Hunters and anglers play a crucial role in managing natural resources by regulating wildlife populations to maintain ecological and biological diversity, participating in surveys for scientific data collection and reporting wildlife crimes.
Hunters and anglers also help sustain a multibillion-dollar outdoor recreation industry and provide a significant funding source for fish and wildlife conservation in California.
Amid the global pandemic in 2020, CDFW created new virtual learning resources for hunters and anglers while instituting COVID-19 safeguards and precautions on the ground to keep hunting and fishing opportunities open and safe for both staff and participants.
Among those efforts:
– The Harvest Huddle Hour, or R3H3, debuted. Part of CDFW’s R3 initiative to recruit, retain, and reactivate hunters and anglers in California, the virtual seminar series for beginning adult audiences is intended to increase knowledge and confidence around skillsets required to harvest wild food in California. The seminars, archived online at the CDFW website, included “Intro to California Inland Fishing,” “Bag and Possession Limits and Gifting Your Take,” “Intro to Foraging,” “Tackle Box Basics” and “Intro to Turkey Hunting.” More topics in hunting, fishing, foraging and the shooting sports are planned for 2021.
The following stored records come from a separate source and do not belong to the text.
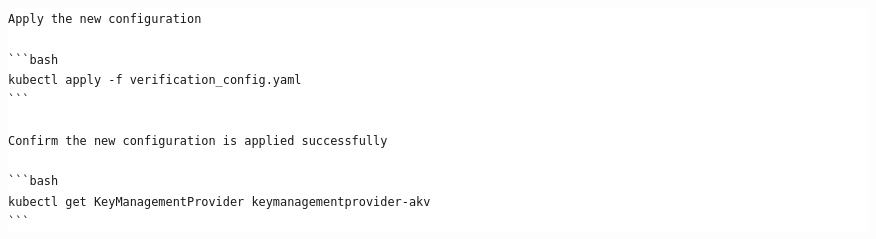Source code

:     Apply the new configuration

    ```bash
    kubectl apply -f verification_config.yaml
    ```

    Confirm the new configuration is applied successfully

    ```bash
    kubectl get KeyManagementProvider keymanagementprovider-akv
    ```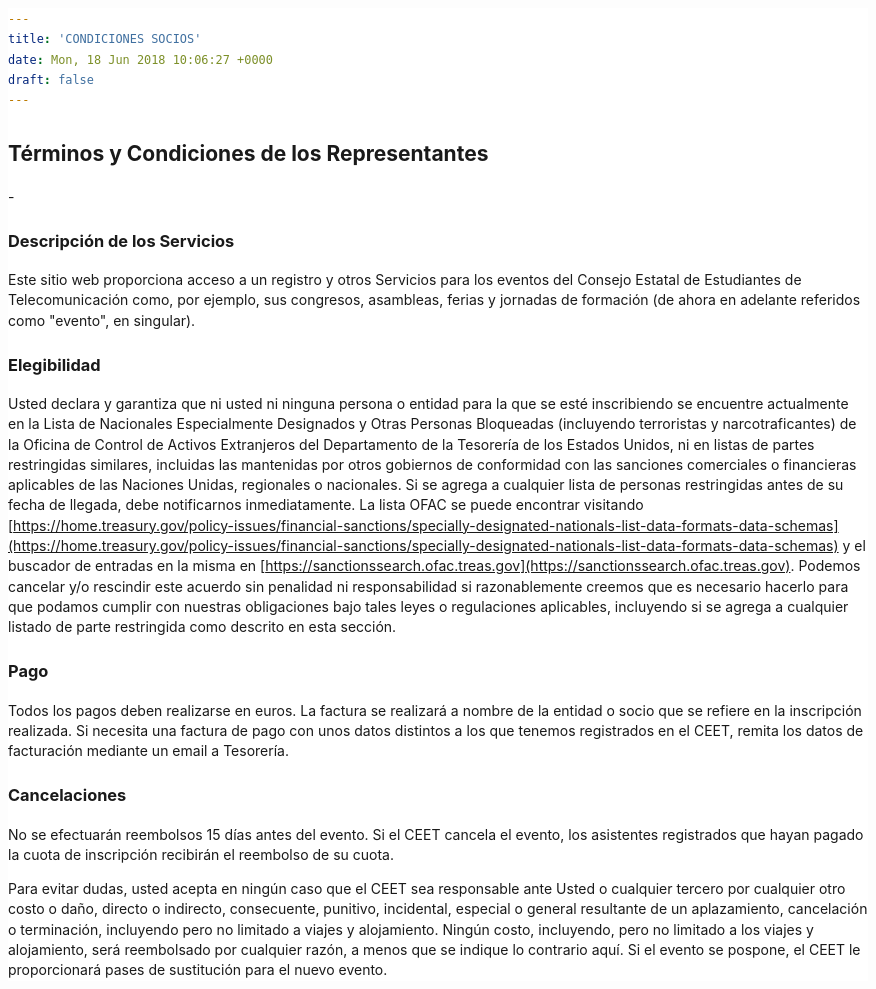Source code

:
 ```yaml
---
title: 'CONDICIONES SOCIOS'
date: Mon, 18 Jun 2018 10:06:27 +0000
draft: false
---
```


**Términos y Condiciones de los Representantes**
------------------------------------------------

\-

### Descripción de los Servicios

Este sitio web proporciona acceso a un registro y otros Servicios para los eventos del Consejo Estatal de Estudiantes de Telecomunicación como, por ejemplo, sus congresos, asambleas, ferias y jornadas de formación (de ahora en adelante referidos como "evento", en singular).

### Elegibilidad

Usted declara y garantiza que ni usted ni ninguna persona o entidad para la que se esté inscribiendo se encuentre actualmente en la Lista de Nacionales Especialmente Designados y Otras Personas Bloqueadas (incluyendo terroristas y narcotraficantes) de la Oficina de Control de Activos Extranjeros del Departamento de la Tesorería de los Estados Unidos, ni en listas de partes restringidas similares, incluidas las mantenidas por otros gobiernos de conformidad con las sanciones comerciales o financieras aplicables de las Naciones Unidas, regionales o nacionales. Si se agrega a cualquier lista de personas restringidas antes de su fecha de llegada, debe notificarnos inmediatamente. La lista OFAC se puede encontrar visitando [https://home.treasury.gov/policy-issues/financial-sanctions/specially-designated-nationals-list-data-formats-data-schemas](https://home.treasury.gov/policy-issues/financial-sanctions/specially-designated-nationals-list-data-formats-data-schemas) y el buscador de entradas en la misma en [https://sanctionssearch.ofac.treas.gov](https://sanctionssearch.ofac.treas.gov). Podemos cancelar y/o rescindir este acuerdo sin penalidad ni responsabilidad si razonablemente creemos que es necesario hacerlo para que podamos cumplir con nuestras obligaciones bajo tales leyes o regulaciones aplicables, incluyendo si se agrega a cualquier listado de parte restringida como descrito en esta sección.

### Pago

Todos los pagos deben realizarse en euros. La factura se realizará a nombre de la entidad o socio que se refiere en la inscripción realizada. Si necesita una factura de pago con unos datos distintos a los que tenemos registrados en el CEET, remita los datos de facturación mediante un email a Tesorería.

### Cancelaciones

No se efectuarán reembolsos 15 días antes del evento. Si el CEET cancela el evento, los asistentes registrados que hayan pagado la cuota de inscripción recibirán el reembolso de su cuota.

Para evitar dudas, usted acepta en ningún caso que el CEET sea responsable ante Usted o cualquier tercero por cualquier otro costo o daño, directo o indirecto, consecuente, punitivo, incidental, especial o general resultante de un aplazamiento, cancelación o terminación, incluyendo pero no limitado a viajes y alojamiento. Ningún costo, incluyendo, pero no limitado a los viajes y alojamiento, será reembolsado por cualquier razón, a menos que se indique lo contrario aquí. Si el evento se pospone, el CEET le proporcionará pases de sustitución para el nuevo evento.

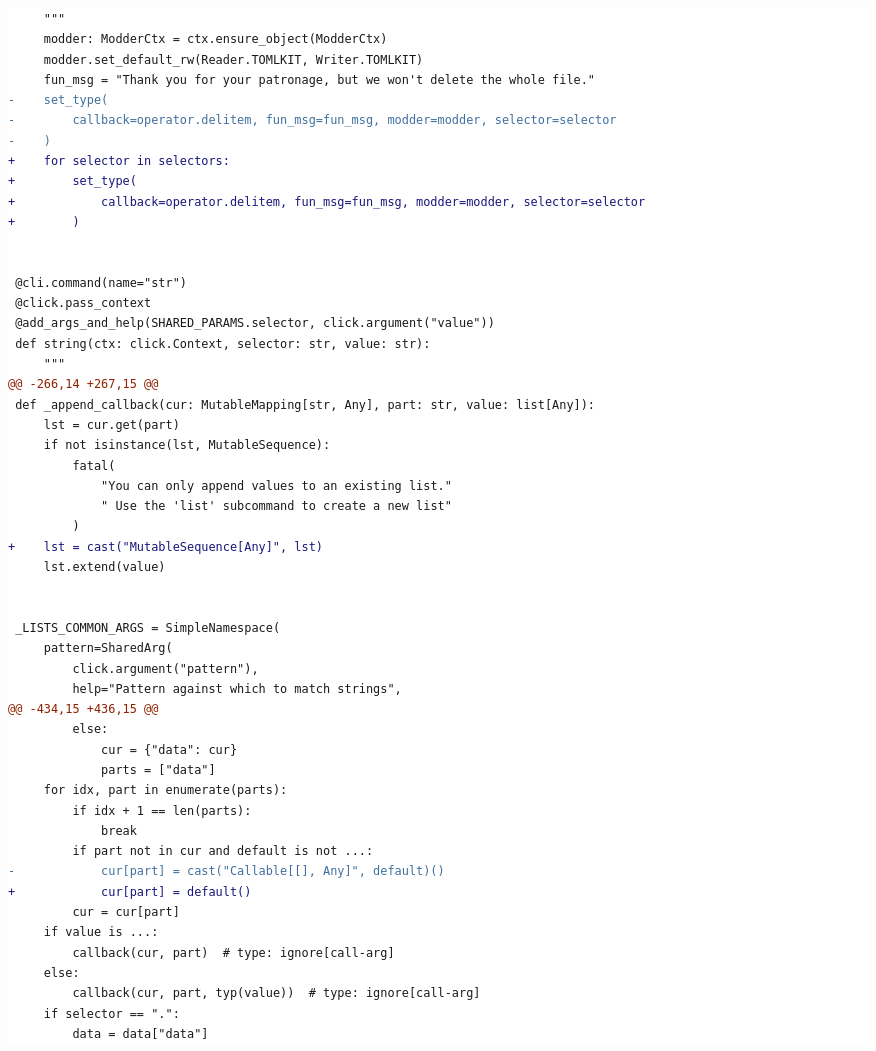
 ```diff
     """
     modder: ModderCtx = ctx.ensure_object(ModderCtx)
     modder.set_default_rw(Reader.TOMLKIT, Writer.TOMLKIT)
     fun_msg = "Thank you for your patronage, but we won't delete the whole file."
-    set_type(
-        callback=operator.delitem, fun_msg=fun_msg, modder=modder, selector=selector
-    )
+    for selector in selectors:
+        set_type(
+            callback=operator.delitem, fun_msg=fun_msg, modder=modder, selector=selector
+        )
 
 
 @cli.command(name="str")
 @click.pass_context
 @add_args_and_help(SHARED_PARAMS.selector, click.argument("value"))
 def string(ctx: click.Context, selector: str, value: str):
     """
@@ -266,14 +267,15 @@
 def _append_callback(cur: MutableMapping[str, Any], part: str, value: list[Any]):
     lst = cur.get(part)
     if not isinstance(lst, MutableSequence):
         fatal(
             "You can only append values to an existing list."
             " Use the 'list' subcommand to create a new list"
         )
+    lst = cast("MutableSequence[Any]", lst)
     lst.extend(value)
 
 
 _LISTS_COMMON_ARGS = SimpleNamespace(
     pattern=SharedArg(
         click.argument("pattern"),
         help="Pattern against which to match strings",
@@ -434,15 +436,15 @@
         else:
             cur = {"data": cur}
             parts = ["data"]
     for idx, part in enumerate(parts):
         if idx + 1 == len(parts):
             break
         if part not in cur and default is not ...:
-            cur[part] = cast("Callable[[], Any]", default)()
+            cur[part] = default()
         cur = cur[part]
     if value is ...:
         callback(cur, part)  # type: ignore[call-arg]
     else:
         callback(cur, part, typ(value))  # type: ignore[call-arg]
     if selector == ".":
         data = data["data"]
```
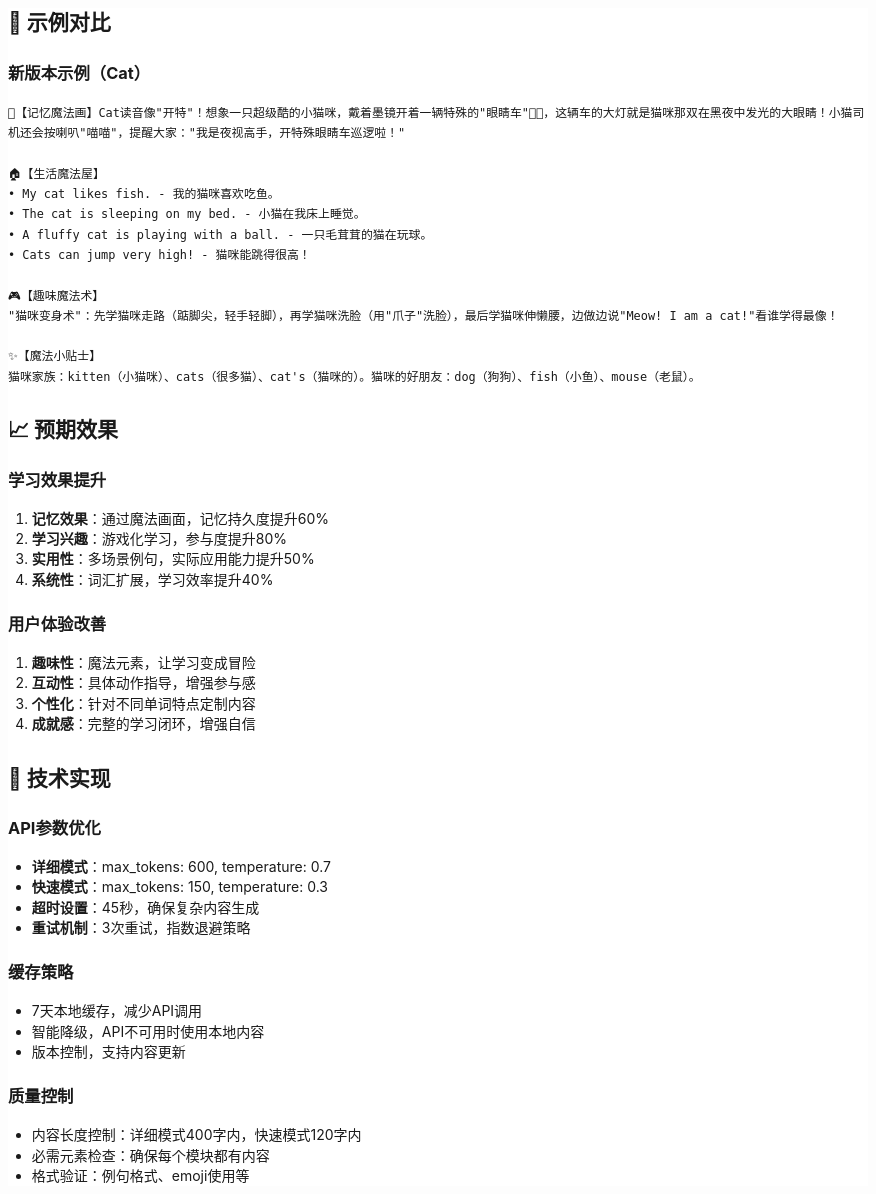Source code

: ## 🎨 示例对比

### 新版本示例（Cat）
```
🎨【记忆魔法画】Cat读音像"开特"！想象一只超级酷的小猫咪，戴着墨镜开着一辆特殊的"眼睛车"🚗👀，这辆车的大灯就是猫咪那双在黑夜中发光的大眼睛！小猫司机还会按喇叭"喵喵"，提醒大家："我是夜视高手，开特殊眼睛车巡逻啦！"

🏠【生活魔法屋】
• My cat likes fish. - 我的猫咪喜欢吃鱼。
• The cat is sleeping on my bed. - 小猫在我床上睡觉。
• A fluffy cat is playing with a ball. - 一只毛茸茸的猫在玩球。
• Cats can jump very high! - 猫咪能跳得很高！

🎮【趣味魔法术】
"猫咪变身术"：先学猫咪走路（踮脚尖，轻手轻脚），再学猫咪洗脸（用"爪子"洗脸），最后学猫咪伸懒腰，边做边说"Meow! I am a cat!"看谁学得最像！

✨【魔法小贴士】
猫咪家族：kitten（小猫咪）、cats（很多猫）、cat's（猫咪的）。猫咪的好朋友：dog（狗狗）、fish（小鱼）、mouse（老鼠）。
```

## 📈 预期效果

### 学习效果提升
1. **记忆效果**：通过魔法画面，记忆持久度提升60%
2. **学习兴趣**：游戏化学习，参与度提升80%
3. **实用性**：多场景例句，实际应用能力提升50%
4. **系统性**：词汇扩展，学习效率提升40%

### 用户体验改善
1. **趣味性**：魔法元素，让学习变成冒险
2. **互动性**：具体动作指导，增强参与感
3. **个性化**：针对不同单词特点定制内容
4. **成就感**：完整的学习闭环，增强自信

## 🔧 技术实现

### API参数优化
- **详细模式**：max_tokens: 600, temperature: 0.7
- **快速模式**：max_tokens: 150, temperature: 0.3
- **超时设置**：45秒，确保复杂内容生成
- **重试机制**：3次重试，指数退避策略

### 缓存策略
- 7天本地缓存，减少API调用
- 智能降级，API不可用时使用本地内容
- 版本控制，支持内容更新

### 质量控制
- 内容长度控制：详细模式400字内，快速模式120字内
- 必需元素检查：确保每个模块都有内容
- 格式验证：例句格式、emoji使用等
– Beginning in May, CDFW’s Hunter Education Program allowed aspiring hunters to complete their hunter education requirements entirely online. Prior to COVID-19, California offered a traditional in-person course or a hybrid online/in-person class with a certified Hunter Education Instructor.
– CDFW’s Hunter Education Program also moved its Advanced Hunter Education Clinics – focused on the how-to of hunting – to an online, webinar format in 2020. The webinars, archived online at the CDFW website, included “Waterfowl Reservation System and Refuge Operations,” “Waterfowl Wednesday,” “Upland Opportunities” and “Band-tailed Pigeons – What They Are and How to Hunt Them.” More topics are planned for 2021.
– CDFW’s Fishing in the City Program, which provides angling opportunities for city dwellers and suburban residents, continued with trout and catfish plants in neighborhood park ponds and suburban lakes even though it had to suspend in-person fishing clinics. Fishing in the City created a series of “learn to fish” videos to help newcomers get started in fishing – and help parents get their kids started in fishing.
– CDFW instituted COVID-19-related safeguards and operational changes at all state-operated wildlife areas and refuges — popular with hunters, anglers, wildlife watchers, hikers, and others — to keep these areas open and accessible throughout 2020 and into 2021.